__Exercise requirements__:
Using the entries below, output each line exactly from the first through the one that contains "These certification marks".

[Saved entries]
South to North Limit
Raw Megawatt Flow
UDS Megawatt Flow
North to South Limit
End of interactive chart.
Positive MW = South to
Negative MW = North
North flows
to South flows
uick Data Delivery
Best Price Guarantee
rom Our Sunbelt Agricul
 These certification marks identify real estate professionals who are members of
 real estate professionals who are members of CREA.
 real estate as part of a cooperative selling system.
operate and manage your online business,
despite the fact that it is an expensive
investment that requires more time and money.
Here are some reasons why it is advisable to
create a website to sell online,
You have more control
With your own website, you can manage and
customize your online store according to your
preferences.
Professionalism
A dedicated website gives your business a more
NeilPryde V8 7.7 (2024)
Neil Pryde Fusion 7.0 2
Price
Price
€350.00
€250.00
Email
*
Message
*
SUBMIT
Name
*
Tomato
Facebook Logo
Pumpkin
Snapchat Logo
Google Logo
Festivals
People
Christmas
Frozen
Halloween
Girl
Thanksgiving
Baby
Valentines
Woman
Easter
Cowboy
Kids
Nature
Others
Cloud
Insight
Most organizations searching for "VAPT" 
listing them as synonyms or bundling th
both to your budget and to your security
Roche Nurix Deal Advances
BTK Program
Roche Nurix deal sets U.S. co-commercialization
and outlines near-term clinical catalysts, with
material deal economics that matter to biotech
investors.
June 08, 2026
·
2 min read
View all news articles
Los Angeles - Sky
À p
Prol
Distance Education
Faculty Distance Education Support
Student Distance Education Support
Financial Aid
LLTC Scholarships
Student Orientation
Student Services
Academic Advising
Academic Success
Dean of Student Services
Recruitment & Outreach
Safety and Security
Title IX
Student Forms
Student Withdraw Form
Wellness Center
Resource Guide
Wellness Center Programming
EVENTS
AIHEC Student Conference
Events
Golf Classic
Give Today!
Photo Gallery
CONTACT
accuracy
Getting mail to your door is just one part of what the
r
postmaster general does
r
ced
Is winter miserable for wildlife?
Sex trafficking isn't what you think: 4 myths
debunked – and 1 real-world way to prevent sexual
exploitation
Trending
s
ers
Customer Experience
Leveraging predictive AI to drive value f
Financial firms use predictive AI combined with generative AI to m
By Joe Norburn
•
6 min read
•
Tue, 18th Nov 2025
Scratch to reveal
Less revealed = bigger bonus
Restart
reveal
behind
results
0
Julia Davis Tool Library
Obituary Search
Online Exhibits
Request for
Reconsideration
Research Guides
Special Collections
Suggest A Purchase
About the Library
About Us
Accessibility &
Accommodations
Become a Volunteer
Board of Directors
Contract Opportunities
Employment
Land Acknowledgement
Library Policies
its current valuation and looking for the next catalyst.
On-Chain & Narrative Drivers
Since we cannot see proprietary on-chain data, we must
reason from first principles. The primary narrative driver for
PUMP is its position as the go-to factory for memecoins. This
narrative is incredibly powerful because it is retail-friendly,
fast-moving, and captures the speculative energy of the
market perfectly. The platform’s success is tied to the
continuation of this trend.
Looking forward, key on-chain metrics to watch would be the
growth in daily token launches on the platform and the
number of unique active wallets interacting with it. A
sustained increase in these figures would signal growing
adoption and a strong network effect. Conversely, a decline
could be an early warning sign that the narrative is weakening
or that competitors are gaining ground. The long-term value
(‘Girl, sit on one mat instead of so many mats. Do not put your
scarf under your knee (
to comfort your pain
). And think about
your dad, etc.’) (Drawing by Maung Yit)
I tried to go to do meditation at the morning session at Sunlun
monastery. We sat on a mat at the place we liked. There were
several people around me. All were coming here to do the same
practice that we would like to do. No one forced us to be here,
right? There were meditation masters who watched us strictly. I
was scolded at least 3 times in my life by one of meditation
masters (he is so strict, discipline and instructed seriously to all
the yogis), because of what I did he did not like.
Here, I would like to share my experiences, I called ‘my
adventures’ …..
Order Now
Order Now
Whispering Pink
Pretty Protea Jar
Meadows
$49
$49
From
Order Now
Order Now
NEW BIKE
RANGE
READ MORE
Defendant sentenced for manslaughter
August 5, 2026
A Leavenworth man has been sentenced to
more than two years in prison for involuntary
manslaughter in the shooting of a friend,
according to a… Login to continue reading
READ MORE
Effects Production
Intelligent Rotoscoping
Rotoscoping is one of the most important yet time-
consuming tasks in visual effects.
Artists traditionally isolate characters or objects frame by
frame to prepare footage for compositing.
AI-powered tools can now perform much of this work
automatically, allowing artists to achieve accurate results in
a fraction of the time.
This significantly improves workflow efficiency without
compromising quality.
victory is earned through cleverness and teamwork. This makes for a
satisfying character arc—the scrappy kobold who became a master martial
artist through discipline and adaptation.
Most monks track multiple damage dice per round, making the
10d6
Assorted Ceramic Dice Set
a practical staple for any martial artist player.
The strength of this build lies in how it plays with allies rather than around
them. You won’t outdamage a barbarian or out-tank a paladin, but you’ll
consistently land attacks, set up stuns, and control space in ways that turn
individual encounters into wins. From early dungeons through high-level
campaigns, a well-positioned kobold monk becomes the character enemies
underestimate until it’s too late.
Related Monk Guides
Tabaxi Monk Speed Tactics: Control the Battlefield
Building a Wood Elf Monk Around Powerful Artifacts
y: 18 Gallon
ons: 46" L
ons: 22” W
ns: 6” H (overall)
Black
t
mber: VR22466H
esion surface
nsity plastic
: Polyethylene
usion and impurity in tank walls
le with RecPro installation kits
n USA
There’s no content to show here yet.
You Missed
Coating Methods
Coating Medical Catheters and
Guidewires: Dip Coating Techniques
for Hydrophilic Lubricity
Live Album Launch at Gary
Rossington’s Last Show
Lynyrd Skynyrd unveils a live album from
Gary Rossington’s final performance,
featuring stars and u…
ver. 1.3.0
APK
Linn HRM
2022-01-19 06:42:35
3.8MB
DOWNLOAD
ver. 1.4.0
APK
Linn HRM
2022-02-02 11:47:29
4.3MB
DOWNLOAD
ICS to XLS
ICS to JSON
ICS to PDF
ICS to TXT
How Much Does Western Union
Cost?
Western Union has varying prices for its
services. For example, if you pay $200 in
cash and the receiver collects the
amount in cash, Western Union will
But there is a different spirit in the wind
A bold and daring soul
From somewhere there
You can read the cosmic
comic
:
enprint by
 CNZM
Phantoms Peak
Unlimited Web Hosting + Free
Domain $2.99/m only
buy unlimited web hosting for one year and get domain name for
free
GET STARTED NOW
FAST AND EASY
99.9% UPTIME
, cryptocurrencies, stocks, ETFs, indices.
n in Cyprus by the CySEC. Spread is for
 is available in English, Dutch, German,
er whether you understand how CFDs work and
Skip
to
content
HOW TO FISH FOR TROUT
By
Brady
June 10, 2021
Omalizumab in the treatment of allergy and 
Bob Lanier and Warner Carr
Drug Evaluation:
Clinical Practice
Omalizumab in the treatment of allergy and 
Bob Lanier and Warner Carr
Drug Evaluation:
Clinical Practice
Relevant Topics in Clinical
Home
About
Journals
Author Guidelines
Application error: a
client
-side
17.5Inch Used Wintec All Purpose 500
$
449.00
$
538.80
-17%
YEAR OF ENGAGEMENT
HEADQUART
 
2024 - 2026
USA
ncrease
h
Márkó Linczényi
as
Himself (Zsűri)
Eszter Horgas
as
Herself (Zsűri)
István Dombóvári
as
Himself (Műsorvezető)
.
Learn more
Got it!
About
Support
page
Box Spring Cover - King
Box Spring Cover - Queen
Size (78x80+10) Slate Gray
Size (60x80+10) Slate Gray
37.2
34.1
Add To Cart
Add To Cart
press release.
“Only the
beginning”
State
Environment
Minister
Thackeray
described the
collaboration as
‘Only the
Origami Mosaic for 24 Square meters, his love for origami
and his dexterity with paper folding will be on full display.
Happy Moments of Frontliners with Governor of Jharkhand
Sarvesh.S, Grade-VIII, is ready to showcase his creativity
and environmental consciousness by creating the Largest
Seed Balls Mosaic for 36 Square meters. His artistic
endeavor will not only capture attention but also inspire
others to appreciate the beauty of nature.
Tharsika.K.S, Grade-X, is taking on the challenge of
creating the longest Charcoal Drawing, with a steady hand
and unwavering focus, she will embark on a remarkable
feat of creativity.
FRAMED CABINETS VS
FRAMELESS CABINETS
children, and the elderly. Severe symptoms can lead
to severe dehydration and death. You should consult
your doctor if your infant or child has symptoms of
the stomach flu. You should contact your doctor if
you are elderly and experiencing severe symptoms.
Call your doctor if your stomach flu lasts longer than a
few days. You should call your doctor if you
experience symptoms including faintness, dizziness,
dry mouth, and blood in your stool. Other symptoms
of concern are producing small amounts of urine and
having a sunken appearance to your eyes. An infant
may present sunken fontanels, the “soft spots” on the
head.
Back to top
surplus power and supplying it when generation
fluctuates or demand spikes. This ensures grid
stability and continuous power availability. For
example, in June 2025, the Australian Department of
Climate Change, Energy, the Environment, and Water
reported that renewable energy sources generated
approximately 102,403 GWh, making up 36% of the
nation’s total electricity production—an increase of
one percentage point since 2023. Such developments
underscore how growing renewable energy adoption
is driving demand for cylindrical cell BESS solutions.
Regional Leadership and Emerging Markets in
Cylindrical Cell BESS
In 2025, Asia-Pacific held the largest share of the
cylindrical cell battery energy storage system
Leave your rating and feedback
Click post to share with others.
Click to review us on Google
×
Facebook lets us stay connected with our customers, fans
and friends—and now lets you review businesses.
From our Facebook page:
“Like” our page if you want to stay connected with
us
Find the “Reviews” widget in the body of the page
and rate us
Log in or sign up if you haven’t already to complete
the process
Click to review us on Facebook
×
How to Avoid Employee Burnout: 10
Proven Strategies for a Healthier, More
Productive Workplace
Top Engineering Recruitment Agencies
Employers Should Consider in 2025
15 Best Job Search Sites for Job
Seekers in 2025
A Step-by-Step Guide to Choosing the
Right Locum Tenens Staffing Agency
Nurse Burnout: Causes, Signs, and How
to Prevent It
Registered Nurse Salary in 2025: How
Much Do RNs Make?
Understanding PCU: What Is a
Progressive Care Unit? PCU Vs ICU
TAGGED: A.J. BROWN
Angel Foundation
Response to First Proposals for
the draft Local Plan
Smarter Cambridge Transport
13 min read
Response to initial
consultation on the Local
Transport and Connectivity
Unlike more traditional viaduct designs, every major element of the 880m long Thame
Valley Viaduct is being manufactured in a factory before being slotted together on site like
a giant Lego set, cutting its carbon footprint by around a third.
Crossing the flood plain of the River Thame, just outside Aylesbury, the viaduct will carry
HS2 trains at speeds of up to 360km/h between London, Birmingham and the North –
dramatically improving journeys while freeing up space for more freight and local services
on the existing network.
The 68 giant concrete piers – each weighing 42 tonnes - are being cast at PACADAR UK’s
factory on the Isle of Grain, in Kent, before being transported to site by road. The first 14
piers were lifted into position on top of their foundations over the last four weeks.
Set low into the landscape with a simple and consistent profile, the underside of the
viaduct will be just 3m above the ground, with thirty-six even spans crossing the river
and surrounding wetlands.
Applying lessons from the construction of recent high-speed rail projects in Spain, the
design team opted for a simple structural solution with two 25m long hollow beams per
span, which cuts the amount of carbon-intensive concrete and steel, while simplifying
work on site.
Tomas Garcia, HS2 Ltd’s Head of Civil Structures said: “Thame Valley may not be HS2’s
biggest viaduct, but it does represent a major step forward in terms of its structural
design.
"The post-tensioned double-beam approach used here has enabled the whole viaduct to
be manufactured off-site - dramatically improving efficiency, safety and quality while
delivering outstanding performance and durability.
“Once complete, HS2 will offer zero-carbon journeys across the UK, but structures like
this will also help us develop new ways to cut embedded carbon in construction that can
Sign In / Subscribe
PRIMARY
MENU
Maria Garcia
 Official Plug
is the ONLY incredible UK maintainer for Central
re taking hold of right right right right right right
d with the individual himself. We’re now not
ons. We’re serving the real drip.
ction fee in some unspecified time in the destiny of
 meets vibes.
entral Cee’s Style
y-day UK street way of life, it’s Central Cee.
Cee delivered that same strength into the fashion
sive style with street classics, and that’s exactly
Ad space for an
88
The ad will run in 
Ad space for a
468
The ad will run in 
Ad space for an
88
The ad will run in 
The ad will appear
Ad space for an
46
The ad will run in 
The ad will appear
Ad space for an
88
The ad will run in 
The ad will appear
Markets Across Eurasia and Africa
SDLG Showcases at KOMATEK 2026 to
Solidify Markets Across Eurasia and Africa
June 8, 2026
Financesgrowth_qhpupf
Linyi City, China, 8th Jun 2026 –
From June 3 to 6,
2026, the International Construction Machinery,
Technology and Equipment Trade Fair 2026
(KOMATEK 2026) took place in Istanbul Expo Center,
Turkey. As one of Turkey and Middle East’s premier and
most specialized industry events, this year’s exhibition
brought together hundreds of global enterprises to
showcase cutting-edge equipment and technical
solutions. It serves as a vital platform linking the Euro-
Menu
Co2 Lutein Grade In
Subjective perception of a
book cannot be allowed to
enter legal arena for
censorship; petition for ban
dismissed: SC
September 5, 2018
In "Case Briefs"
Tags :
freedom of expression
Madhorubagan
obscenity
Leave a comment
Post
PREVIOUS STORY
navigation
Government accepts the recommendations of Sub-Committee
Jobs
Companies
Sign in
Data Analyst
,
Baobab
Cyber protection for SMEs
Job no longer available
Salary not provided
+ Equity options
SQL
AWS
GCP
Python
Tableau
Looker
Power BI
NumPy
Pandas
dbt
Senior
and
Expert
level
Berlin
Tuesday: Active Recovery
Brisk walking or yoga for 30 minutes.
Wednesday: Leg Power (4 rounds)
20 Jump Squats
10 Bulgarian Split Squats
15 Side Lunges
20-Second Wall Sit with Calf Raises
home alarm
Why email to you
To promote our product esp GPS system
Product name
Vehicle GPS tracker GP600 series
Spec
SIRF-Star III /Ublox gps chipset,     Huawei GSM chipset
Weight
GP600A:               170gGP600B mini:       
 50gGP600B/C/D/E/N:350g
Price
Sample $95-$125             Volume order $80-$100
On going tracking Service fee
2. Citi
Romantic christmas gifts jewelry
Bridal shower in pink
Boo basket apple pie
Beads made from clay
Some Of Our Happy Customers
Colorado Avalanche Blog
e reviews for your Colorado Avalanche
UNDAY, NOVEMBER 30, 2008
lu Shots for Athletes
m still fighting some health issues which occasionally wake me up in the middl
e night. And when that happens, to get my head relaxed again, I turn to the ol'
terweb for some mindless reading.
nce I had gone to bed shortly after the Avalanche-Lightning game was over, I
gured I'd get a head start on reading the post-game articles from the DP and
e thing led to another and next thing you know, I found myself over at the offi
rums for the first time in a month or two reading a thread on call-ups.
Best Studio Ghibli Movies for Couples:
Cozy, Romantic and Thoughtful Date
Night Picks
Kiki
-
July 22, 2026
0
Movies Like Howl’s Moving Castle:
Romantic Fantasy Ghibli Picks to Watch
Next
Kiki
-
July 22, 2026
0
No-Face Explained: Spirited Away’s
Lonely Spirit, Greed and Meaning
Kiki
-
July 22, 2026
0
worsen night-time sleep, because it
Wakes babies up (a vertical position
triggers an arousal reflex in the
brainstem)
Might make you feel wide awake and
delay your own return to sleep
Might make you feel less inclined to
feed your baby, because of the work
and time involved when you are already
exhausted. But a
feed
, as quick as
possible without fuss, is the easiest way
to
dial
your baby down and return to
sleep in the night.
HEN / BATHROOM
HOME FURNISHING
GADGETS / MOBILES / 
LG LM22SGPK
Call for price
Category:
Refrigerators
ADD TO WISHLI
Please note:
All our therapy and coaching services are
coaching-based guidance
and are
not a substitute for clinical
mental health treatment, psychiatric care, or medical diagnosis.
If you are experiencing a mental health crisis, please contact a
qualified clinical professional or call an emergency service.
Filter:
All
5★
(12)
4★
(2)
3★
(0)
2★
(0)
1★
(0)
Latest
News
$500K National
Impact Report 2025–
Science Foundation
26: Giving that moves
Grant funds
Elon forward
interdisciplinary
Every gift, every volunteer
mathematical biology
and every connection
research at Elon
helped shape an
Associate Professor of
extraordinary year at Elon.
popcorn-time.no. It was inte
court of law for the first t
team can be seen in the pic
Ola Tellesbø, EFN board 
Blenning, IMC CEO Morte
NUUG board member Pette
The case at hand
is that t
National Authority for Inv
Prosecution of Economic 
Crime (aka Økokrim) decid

__Expected answer__:
South to North Limit
Raw Megawatt Flow
UDS Megawatt Flow
North to South Limit
End of interactive chart.
Positive MW = South to
Negative MW = North
North flows
to South flows
uick Data Delivery
Best Price Guarantee
rom Our Sunbelt Agricul
 These certification marks identify real estate professionals who are members of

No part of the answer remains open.